A Marshall spokesman said: "For us the case finished a long time ago." Sigma didn't respond to requests for comment. But the group has told Russian newspapers it wasn't involved in a raider attack on Smarts. Sigma says Smarts violated its contract and that Sigma had an option to buy 20% of the company's shares. Sigma has brought several court cases against Smarts but lost appeals last year.

A regrettable, but not uncommon, commercial dispute. Yet what happened next wouldn't be part of a routine commercial dustup. Smarts' major shareholder, Gennady Kiryushin, is now under investigation for alleged criminal offenses, including fraud, illegal entrepreneurship, and money laundering. "There is no foundation for the criminal case," says Kiryushin, who is under legal order to remain in Samara. Girev says the allegations followed threats from individuals who promised to land Kiryushin in jail unless he agreed to sell his shares.

A BARRAGE OF LAWSUITS

The basis for the criminal claims? Smarts is accused of failing to obtain permits for its base stations, violating licensing rules. Girev admits the company has sometimes operated stations before the licensing process was completed, but only on frequencies already allocated to Smarts. Such technical violations are normally punishable by a fine of $400-$800. The police declined to comment.
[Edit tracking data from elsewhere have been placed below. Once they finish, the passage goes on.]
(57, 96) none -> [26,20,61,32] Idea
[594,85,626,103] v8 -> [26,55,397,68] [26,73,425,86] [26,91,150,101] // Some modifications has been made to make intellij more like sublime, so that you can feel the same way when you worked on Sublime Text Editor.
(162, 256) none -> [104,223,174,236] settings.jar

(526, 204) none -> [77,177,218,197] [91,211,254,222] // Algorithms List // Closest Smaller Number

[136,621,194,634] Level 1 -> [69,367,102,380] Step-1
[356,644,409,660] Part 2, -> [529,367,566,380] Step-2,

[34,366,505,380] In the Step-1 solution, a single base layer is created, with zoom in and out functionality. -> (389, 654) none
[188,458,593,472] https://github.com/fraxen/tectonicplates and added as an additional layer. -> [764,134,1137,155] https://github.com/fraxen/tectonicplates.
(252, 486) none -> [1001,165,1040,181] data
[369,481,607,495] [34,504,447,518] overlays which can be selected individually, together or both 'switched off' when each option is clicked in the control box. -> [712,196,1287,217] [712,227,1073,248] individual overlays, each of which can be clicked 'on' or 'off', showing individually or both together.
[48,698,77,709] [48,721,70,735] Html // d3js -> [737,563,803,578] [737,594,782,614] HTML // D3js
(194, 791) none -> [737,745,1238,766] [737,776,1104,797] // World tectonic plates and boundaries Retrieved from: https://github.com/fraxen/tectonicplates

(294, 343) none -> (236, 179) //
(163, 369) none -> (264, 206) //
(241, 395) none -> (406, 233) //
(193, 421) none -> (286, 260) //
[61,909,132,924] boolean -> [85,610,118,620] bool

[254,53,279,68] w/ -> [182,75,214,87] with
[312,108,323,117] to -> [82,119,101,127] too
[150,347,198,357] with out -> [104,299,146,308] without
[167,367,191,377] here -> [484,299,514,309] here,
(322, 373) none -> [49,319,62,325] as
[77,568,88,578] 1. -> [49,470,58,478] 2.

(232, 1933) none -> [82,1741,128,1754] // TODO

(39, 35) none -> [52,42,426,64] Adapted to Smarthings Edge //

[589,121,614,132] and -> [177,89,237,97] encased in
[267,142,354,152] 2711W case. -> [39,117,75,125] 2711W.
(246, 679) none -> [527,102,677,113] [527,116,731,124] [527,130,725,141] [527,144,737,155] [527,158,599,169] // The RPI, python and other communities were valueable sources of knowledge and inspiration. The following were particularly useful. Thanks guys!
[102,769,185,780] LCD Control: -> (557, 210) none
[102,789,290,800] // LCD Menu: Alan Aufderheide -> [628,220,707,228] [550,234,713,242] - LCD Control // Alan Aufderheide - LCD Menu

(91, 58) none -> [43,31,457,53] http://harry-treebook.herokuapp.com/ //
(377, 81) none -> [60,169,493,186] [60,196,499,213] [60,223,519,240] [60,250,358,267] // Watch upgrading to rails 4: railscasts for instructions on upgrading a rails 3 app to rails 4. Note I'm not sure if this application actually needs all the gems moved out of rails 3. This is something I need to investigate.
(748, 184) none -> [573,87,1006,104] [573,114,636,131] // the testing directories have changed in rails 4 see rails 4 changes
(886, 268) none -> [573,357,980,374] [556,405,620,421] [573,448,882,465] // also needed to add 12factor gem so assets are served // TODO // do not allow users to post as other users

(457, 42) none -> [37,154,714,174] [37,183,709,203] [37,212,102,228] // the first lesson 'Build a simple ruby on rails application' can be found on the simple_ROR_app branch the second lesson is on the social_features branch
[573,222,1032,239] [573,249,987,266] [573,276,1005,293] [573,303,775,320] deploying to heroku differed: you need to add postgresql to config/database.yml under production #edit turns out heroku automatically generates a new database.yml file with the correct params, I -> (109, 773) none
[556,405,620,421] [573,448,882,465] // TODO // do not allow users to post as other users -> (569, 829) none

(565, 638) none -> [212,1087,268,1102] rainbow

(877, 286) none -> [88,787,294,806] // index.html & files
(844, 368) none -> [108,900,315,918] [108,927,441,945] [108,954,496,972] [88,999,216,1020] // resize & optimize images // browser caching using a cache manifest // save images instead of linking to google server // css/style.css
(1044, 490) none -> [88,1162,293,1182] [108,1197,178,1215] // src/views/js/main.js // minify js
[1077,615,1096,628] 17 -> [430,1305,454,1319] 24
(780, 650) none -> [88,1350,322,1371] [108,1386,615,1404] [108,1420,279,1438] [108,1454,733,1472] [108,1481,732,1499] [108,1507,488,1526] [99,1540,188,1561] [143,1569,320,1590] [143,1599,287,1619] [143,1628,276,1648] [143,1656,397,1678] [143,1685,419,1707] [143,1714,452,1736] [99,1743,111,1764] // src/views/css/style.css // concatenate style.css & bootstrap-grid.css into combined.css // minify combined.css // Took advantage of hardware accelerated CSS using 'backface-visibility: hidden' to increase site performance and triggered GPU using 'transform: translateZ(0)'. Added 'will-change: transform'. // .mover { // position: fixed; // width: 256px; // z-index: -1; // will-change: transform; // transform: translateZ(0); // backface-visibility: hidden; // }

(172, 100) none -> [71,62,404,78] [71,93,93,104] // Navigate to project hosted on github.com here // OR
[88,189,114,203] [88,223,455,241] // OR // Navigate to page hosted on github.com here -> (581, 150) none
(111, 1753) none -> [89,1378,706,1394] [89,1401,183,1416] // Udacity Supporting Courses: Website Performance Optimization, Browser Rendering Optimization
Smarts has also been hit with dozens of civil lawsuits in regional courts. These suits, using virtually identical language, ask that trading in Smarts shares be halted on the grounds that a private individual hadn't honored a contract to sell bonds issued by Smarts. "What does Smarts have to do with this?" Girev asks. In one town, police identified the plaintiff, who said she had been approached by a stranger in a park and offered 5,000 rubles ($200) to sign a form. In another, the plaintiff died three weeks before the case was filed. While a few judges initially ruled against it, Smarts has been able to reverse the decisions by arguing the cases were frivolous. "We win in the end. But then, in another part of Russia, exactly the same thing happens," says Girev.

With thousands of such cases across Russia, executives and entrepreneurs are pressing for action. Yet it's doubtful that new legislation alone will solve the problem. After all, some tools in the reiderstvo playbook—corruption of courts and prosecutors, forgery, and bribery—have always been illegal. What's needed is a cleanup of the culture of lawlessness—and it's not clear Russia's new President has the clout to do that.